A team of volunteers joined forces with Kurumba staff on Wednesday (December 17) to rescue corals from a land reclamation project and help create the largest coral frames in the Maldives.
Thanks to the efforts of the team two massive 20ft coral frames packed with transplanted coral have been created on the house reef at Kurumba. The two adjacent frames are the largest of their kind in the Maldives and together form a new 40ft-long coral garden.
The group of Kurumba staff, Maldivians, expats and local NGO Save the Beach Maldives, spent the day searching underwater for live coral colonies in a section of water designated for land reclamation.
The lagoon, which was abundant in marine life and various varieties of coral including staghorn and table coral, is due to be filled in in order to create more land for housing between the inhabited island of Hulhumale and the former resort Club Faru.
Equipped with sturdy gloves the snorkelers and divers removed entire coral colonies by hand and placed them one-by-one in crates attached to buoys.

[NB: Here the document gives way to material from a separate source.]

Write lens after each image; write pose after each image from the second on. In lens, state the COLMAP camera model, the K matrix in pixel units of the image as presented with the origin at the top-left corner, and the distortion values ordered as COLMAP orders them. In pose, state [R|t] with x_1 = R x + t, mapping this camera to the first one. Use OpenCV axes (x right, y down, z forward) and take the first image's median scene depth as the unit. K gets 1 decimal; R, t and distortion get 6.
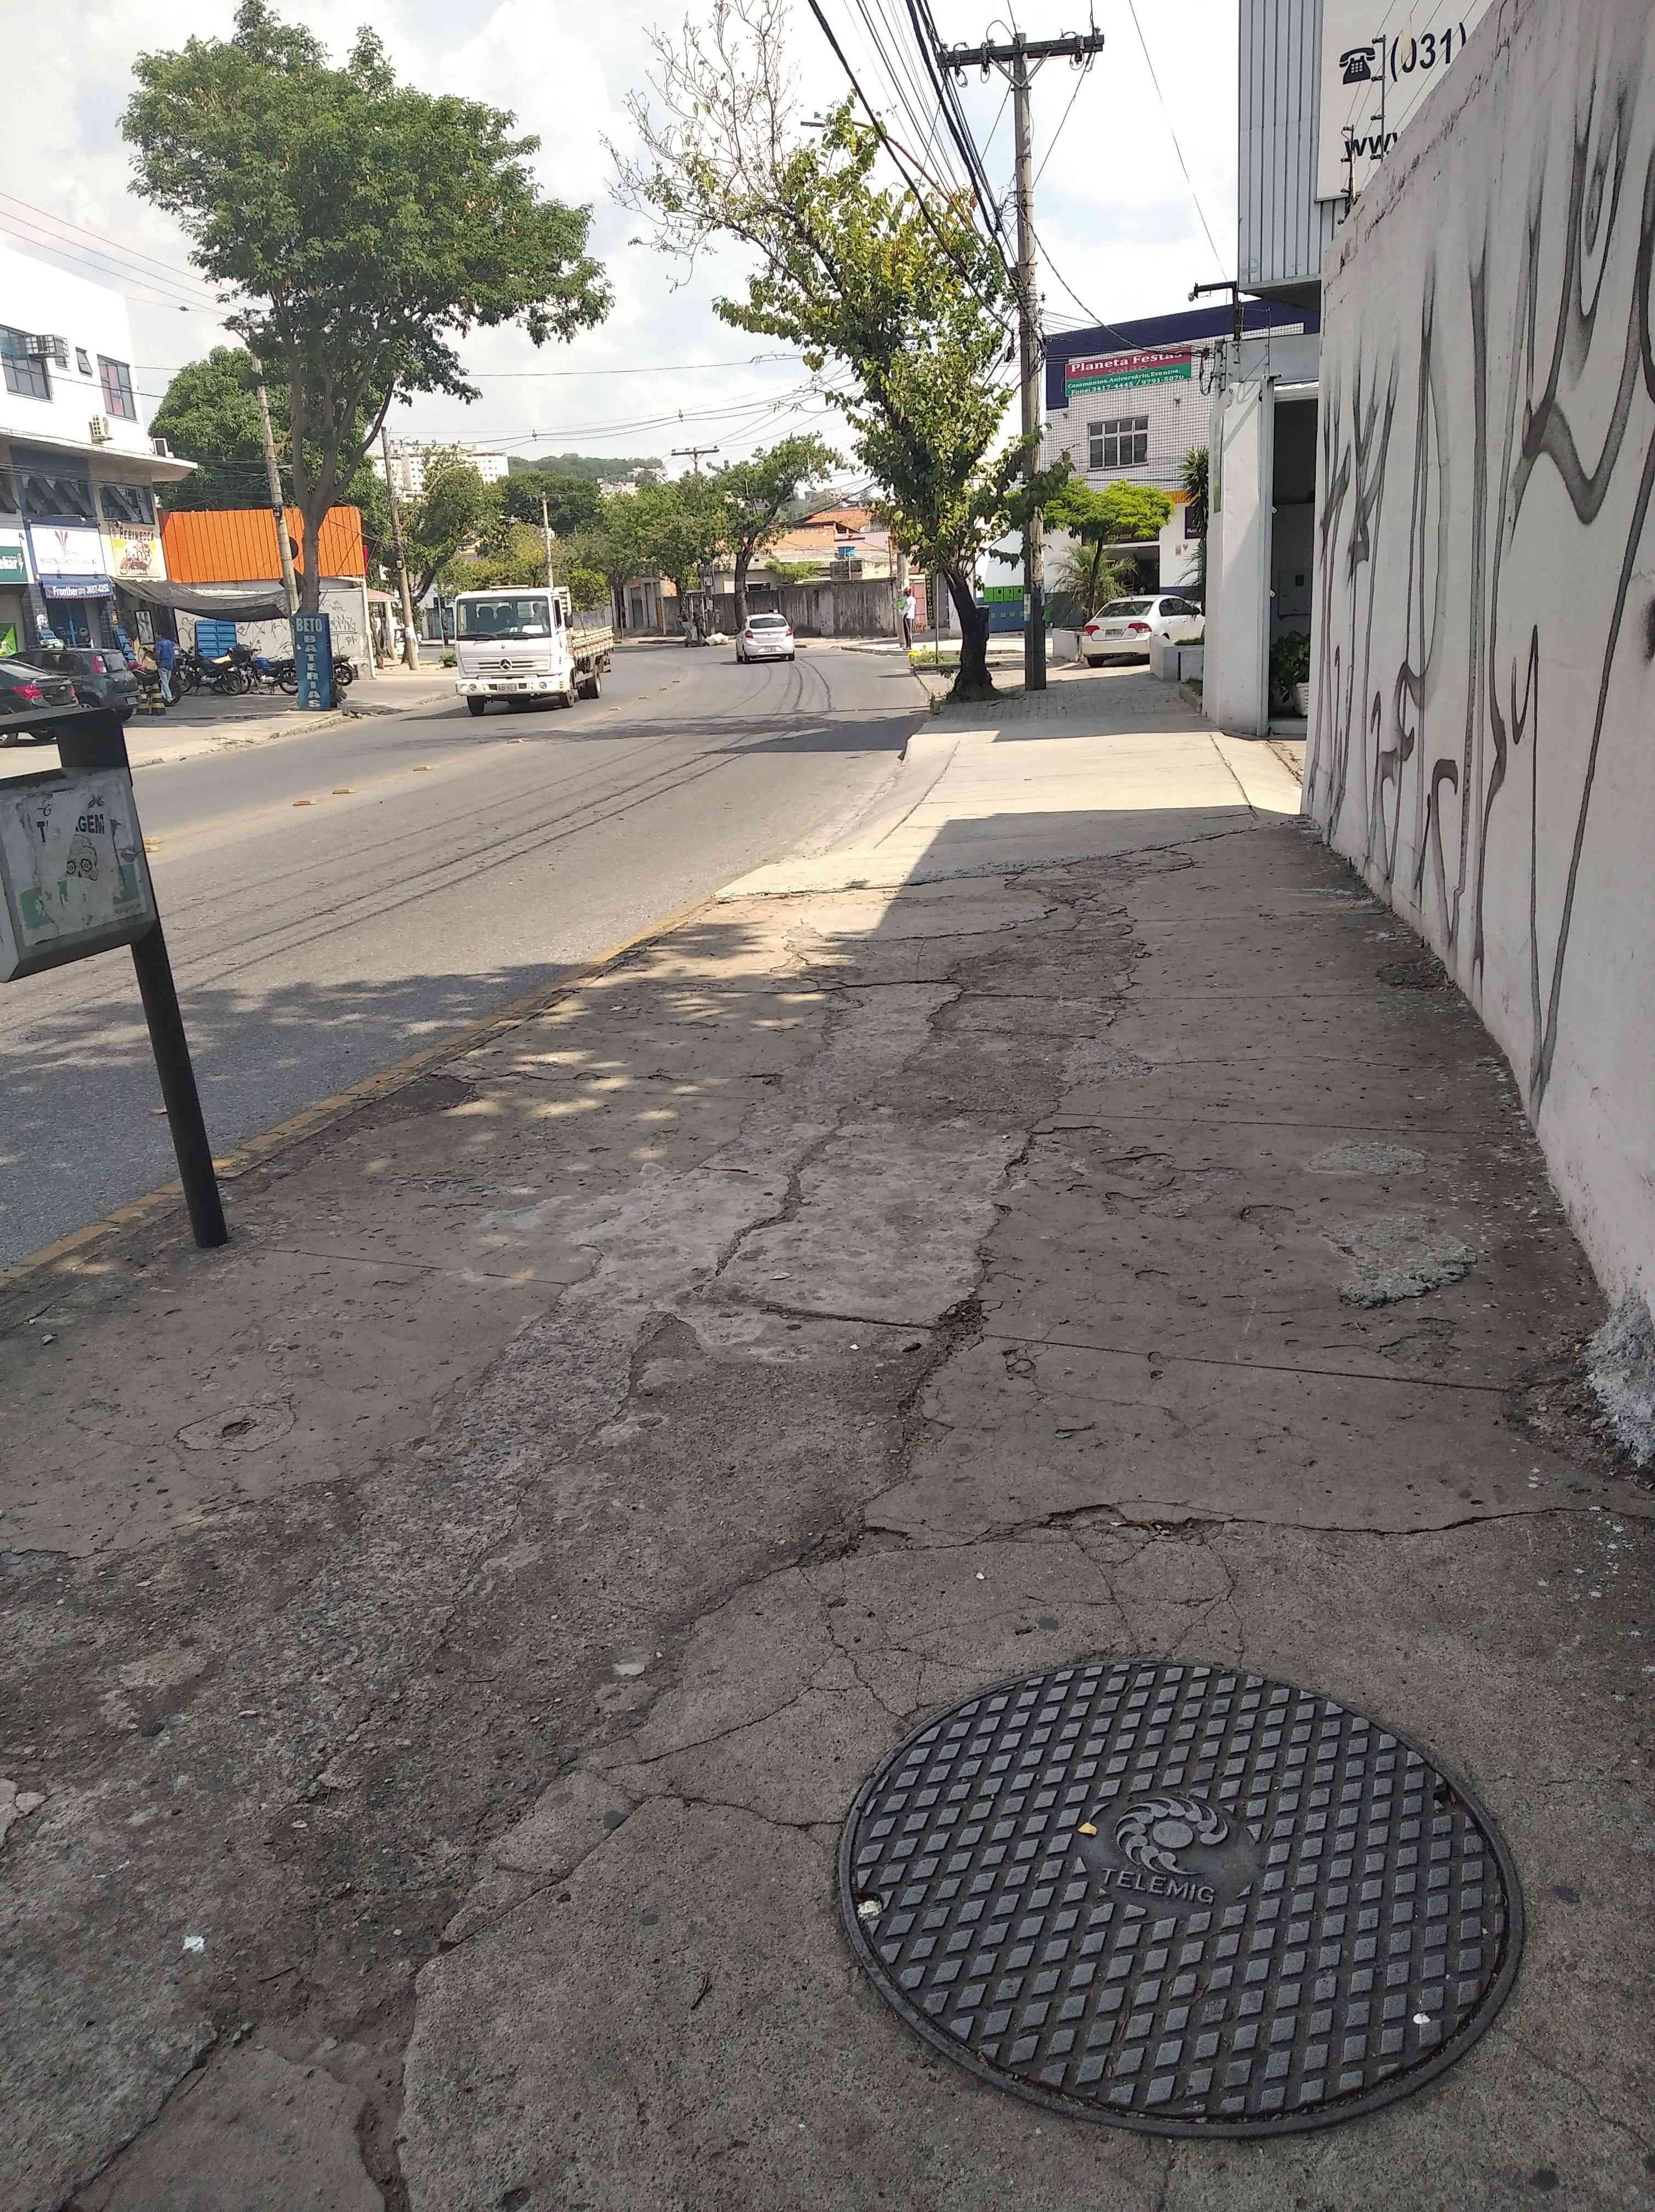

They targeted resilient staghorn coral but other species including some rare black coral were also saved from the site. When the boat returned to Kurumba the corals were unloaded by the volunteers and placed on the two 20ft underwater frames.
It is the first time such a project has been attempted in the Maldives on such a large scale. The 40ft section of transplanted coral will be kept under close observation by marine biologists.
The volunteers used a tried-and-trusted coral transplantation technique which has already proved successful on a smaller scale at Kurumba.
It is hoped that the recently-transplanted coral will adapt well to its new environment and eventually completely engulf the metal frames stretching 40ft across the sea bed a few metres off the shore at Kurumba Maldives.